Provided material START

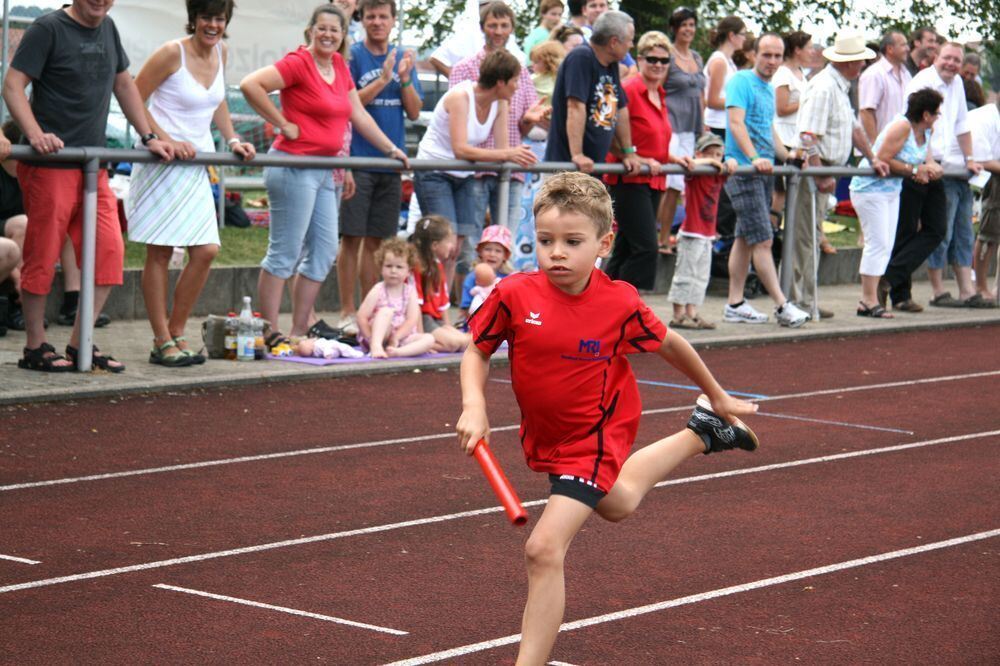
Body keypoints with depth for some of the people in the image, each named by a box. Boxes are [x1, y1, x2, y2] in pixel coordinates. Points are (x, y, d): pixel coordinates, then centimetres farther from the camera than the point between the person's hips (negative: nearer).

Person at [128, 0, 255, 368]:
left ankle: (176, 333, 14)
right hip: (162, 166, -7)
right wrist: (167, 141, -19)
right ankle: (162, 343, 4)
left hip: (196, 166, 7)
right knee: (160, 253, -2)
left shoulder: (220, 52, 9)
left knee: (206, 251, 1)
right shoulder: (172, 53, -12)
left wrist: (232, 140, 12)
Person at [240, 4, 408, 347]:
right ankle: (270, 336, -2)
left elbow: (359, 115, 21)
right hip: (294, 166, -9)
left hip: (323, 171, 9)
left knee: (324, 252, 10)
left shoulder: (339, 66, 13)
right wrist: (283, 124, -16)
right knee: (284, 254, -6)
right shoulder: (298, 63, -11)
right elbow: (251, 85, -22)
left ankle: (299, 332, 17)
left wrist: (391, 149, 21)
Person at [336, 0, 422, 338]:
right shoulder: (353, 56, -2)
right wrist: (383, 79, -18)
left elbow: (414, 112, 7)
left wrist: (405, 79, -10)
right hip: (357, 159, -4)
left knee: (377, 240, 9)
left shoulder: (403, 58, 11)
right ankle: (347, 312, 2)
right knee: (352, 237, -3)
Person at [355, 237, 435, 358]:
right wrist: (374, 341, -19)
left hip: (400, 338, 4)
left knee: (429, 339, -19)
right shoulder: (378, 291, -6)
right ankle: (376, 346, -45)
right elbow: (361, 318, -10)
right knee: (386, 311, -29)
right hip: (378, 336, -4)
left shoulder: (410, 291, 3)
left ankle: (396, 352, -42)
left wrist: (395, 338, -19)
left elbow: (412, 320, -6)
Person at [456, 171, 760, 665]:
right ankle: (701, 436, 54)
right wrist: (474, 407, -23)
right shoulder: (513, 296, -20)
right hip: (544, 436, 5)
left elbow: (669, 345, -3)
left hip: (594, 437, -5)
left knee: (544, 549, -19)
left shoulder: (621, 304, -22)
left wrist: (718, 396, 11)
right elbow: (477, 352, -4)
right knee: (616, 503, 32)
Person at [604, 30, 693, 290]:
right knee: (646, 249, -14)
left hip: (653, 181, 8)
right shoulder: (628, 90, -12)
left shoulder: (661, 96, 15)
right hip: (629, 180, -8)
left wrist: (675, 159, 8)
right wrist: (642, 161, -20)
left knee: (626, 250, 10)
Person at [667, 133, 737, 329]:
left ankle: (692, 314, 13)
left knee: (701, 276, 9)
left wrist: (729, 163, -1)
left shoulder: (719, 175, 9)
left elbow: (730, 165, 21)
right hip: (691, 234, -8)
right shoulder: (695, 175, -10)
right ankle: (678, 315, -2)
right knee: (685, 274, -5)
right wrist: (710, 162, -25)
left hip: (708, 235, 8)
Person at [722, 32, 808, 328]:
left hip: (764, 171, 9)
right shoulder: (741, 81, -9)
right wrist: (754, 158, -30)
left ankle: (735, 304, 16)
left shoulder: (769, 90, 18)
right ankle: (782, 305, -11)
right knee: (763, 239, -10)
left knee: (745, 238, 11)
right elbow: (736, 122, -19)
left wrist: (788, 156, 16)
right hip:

Provided material END

▶ _Task details_: Copy each line above precisely, dropping the pictures.

▶ _Finished task_:
Body keypoints with depth for some of the people in the image, each named by a box. Boxes are [x1, y1, x2, y2] in pixel coordinates. Points are (x, y, d): pixel coordinates, then centimetres farther from the camera than the point between the person's hips (negative: nearer).

Person at [128, 0, 255, 368]:
left ankle: (176, 333, 14)
right hip: (162, 166, -7)
right wrist: (167, 141, -19)
right ankle: (162, 343, 4)
left hip: (196, 166, 7)
right knee: (160, 253, -2)
left shoulder: (220, 52, 9)
left knee: (206, 251, 1)
right shoulder: (172, 53, -12)
left wrist: (232, 140, 12)
Person at [240, 4, 408, 347]:
right ankle: (270, 336, -2)
left elbow: (359, 115, 21)
right hip: (294, 166, -9)
left hip: (323, 171, 9)
left knee: (324, 252, 10)
left shoulder: (339, 66, 13)
right wrist: (283, 124, -16)
right knee: (284, 254, -6)
right shoulder: (298, 63, -11)
right elbow: (251, 85, -22)
left ankle: (299, 332, 17)
left wrist: (391, 149, 21)
Person at [336, 0, 422, 338]:
right shoulder: (353, 56, -2)
right wrist: (383, 79, -18)
left elbow: (414, 112, 7)
left wrist: (405, 79, -10)
right hip: (357, 159, -4)
left knee: (377, 240, 9)
left shoulder: (403, 58, 11)
right ankle: (347, 312, 2)
right knee: (352, 237, -3)
Person at [355, 237, 435, 358]:
right wrist: (374, 341, -19)
left hip: (400, 338, 4)
left knee: (429, 339, -19)
right shoulder: (378, 291, -6)
right ankle: (376, 346, -45)
right elbow: (361, 318, -10)
right knee: (386, 311, -29)
right hip: (378, 336, -4)
left shoulder: (410, 291, 3)
left ankle: (396, 352, -42)
left wrist: (395, 338, -19)
left elbow: (412, 320, -6)
Person at [456, 171, 760, 665]:
right ankle: (701, 436, 54)
right wrist: (474, 407, -23)
right shoulder: (513, 296, -20)
right hip: (544, 436, 5)
left elbow: (669, 345, -3)
left hip: (594, 437, -5)
left knee: (544, 549, -19)
left shoulder: (621, 304, -22)
left wrist: (718, 396, 11)
right elbow: (477, 352, -4)
right knee: (616, 503, 32)
Person at [604, 30, 693, 290]:
right knee: (646, 249, -14)
left hip: (653, 181, 8)
right shoulder: (628, 90, -12)
left shoulder: (661, 96, 15)
right hip: (629, 180, -8)
left wrist: (675, 159, 8)
right wrist: (642, 161, -20)
left knee: (626, 250, 10)
Person at [667, 133, 737, 329]:
left ankle: (692, 314, 13)
left knee: (701, 276, 9)
left wrist: (729, 163, -1)
left shoulder: (719, 175, 9)
left elbow: (730, 165, 21)
right hip: (691, 234, -8)
right shoulder: (695, 175, -10)
right ankle: (678, 315, -2)
right knee: (685, 274, -5)
right wrist: (710, 162, -25)
left hip: (708, 235, 8)
Person at [722, 32, 808, 328]:
left hip: (764, 171, 9)
right shoulder: (741, 81, -9)
right wrist: (754, 158, -30)
left ankle: (735, 304, 16)
left shoulder: (769, 90, 18)
right ankle: (782, 305, -11)
right knee: (763, 239, -10)
left knee: (745, 238, 11)
right elbow: (736, 122, -19)
left wrist: (788, 156, 16)
right hip:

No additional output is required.